By John Martin
English cathedrals would be in fine shape if the sole measure were the numbers of people worshiping within them. Half of them, however, face acute financial challenges, and Archbishop Justin Welby has warned against believing they are too big to fail.
Cathedral deans are meeting in London in the last week of April amid talk of cash crises and out-of-control costs. A cathedral “could get into a situation so desperate that there is no obvious solution,” said the Rt. Rev. Adrian Newman, Bishop of Stepney and former Dean of Rochester, in The Guardian.
Newman, who leads a new national working group to investigate the running and financing of cathedrals, said his “finger-in-the-wind estimate” is that nearly half of cathedrals face stern financial challenges.
A new cloud on the horizon is an expectation of greatly reduced government funding for cathedral maintenance through the Heritage Lottery Fund.
In recent months, stories have emerged of individual cathedrals in trouble. Guilford Cathedral’s plans for a massive house-building project on its grounds suffered a death blow when the Guildford Borough Council vetoed the plan.
The Bishops of Exeter and Peterborough recently intervened because their respective cathedrals were in a parlous financial state. Peterborough had a severe cash flow crisis leading to job redundancies. Intervention by the Bishop of Exeter led to the early retirement of its dean.

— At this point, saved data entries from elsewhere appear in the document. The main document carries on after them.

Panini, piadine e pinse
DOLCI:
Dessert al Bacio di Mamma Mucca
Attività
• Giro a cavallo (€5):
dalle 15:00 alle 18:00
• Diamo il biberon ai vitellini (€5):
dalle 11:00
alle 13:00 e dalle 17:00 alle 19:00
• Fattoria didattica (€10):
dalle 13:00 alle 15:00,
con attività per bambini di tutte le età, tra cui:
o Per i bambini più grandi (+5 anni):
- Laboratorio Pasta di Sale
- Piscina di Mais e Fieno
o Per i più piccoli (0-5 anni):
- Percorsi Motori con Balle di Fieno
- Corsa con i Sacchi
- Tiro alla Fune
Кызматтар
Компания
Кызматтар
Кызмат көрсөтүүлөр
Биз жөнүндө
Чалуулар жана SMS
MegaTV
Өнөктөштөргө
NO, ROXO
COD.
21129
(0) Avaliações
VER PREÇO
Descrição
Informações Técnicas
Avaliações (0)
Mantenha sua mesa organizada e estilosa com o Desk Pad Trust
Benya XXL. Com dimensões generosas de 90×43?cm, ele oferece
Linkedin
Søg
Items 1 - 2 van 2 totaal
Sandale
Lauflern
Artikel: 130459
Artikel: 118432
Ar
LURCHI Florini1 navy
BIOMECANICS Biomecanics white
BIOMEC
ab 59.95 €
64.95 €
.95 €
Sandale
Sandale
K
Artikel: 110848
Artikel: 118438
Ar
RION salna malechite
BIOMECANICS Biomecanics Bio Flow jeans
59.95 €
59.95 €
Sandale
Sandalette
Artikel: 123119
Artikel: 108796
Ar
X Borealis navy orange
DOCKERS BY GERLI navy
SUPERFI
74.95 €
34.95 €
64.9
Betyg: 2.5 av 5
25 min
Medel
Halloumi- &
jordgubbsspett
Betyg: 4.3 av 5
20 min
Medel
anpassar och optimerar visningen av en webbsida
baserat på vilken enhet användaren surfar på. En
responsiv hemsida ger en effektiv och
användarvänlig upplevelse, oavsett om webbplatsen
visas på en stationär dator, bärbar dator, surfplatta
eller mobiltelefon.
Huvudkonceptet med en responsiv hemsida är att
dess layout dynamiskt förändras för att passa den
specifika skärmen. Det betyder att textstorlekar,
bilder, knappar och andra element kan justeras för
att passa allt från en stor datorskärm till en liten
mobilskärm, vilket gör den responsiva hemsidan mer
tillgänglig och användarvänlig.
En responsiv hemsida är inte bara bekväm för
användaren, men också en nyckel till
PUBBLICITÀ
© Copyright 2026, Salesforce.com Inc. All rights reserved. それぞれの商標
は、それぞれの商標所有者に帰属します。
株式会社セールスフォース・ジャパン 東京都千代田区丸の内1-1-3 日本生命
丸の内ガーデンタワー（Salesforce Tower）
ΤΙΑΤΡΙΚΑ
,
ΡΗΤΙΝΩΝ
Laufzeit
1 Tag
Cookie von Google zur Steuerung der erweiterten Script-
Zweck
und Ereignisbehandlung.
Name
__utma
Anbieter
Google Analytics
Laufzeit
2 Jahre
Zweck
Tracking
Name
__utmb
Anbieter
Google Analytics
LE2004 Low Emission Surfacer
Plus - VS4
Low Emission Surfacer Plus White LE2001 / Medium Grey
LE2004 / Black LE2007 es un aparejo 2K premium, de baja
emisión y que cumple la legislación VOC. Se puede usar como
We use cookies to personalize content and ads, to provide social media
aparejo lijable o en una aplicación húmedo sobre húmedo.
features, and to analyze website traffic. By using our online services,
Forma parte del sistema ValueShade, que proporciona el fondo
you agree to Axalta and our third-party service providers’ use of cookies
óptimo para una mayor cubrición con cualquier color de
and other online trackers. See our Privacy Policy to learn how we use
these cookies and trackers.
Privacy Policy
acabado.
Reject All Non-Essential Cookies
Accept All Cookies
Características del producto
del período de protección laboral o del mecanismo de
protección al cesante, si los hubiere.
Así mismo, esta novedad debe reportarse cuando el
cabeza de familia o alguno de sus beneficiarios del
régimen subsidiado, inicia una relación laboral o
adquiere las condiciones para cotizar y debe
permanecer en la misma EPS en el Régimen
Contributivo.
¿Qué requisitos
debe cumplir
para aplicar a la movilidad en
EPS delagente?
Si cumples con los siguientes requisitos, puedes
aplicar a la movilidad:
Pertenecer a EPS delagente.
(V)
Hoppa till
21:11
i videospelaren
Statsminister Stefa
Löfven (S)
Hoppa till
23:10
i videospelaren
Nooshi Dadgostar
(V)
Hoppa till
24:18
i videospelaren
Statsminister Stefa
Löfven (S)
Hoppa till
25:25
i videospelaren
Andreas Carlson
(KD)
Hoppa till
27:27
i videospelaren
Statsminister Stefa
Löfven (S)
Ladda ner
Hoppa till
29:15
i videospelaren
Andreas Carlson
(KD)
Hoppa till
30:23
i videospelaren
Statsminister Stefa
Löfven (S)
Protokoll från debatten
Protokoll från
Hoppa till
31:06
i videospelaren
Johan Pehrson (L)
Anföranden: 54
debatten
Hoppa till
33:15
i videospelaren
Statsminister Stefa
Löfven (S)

There is no national process for funding cathedrals or national rules for running them. Core congregations are often quite small, and those cathedrals that charge entry fees to non-worshiping visitors are generally better off than those that request contributions. But only nine of the 44 charge entrance fees.
Westminster Abbey charges tourist visitors £20. Durham, a historic 900-year-old building, asks £7.50 for the chance to visit a permanent exhibition. Its annual deficit is currently £500,000. The average visitor contributes 35 pence against daily average running costs of £3,500.
“There has never been a time over the past 25 to 30 years when we’ve had so little public money going into cathedrals,” Newman said. “And I think that does need looking at afresh.”
His working group is due to report in December.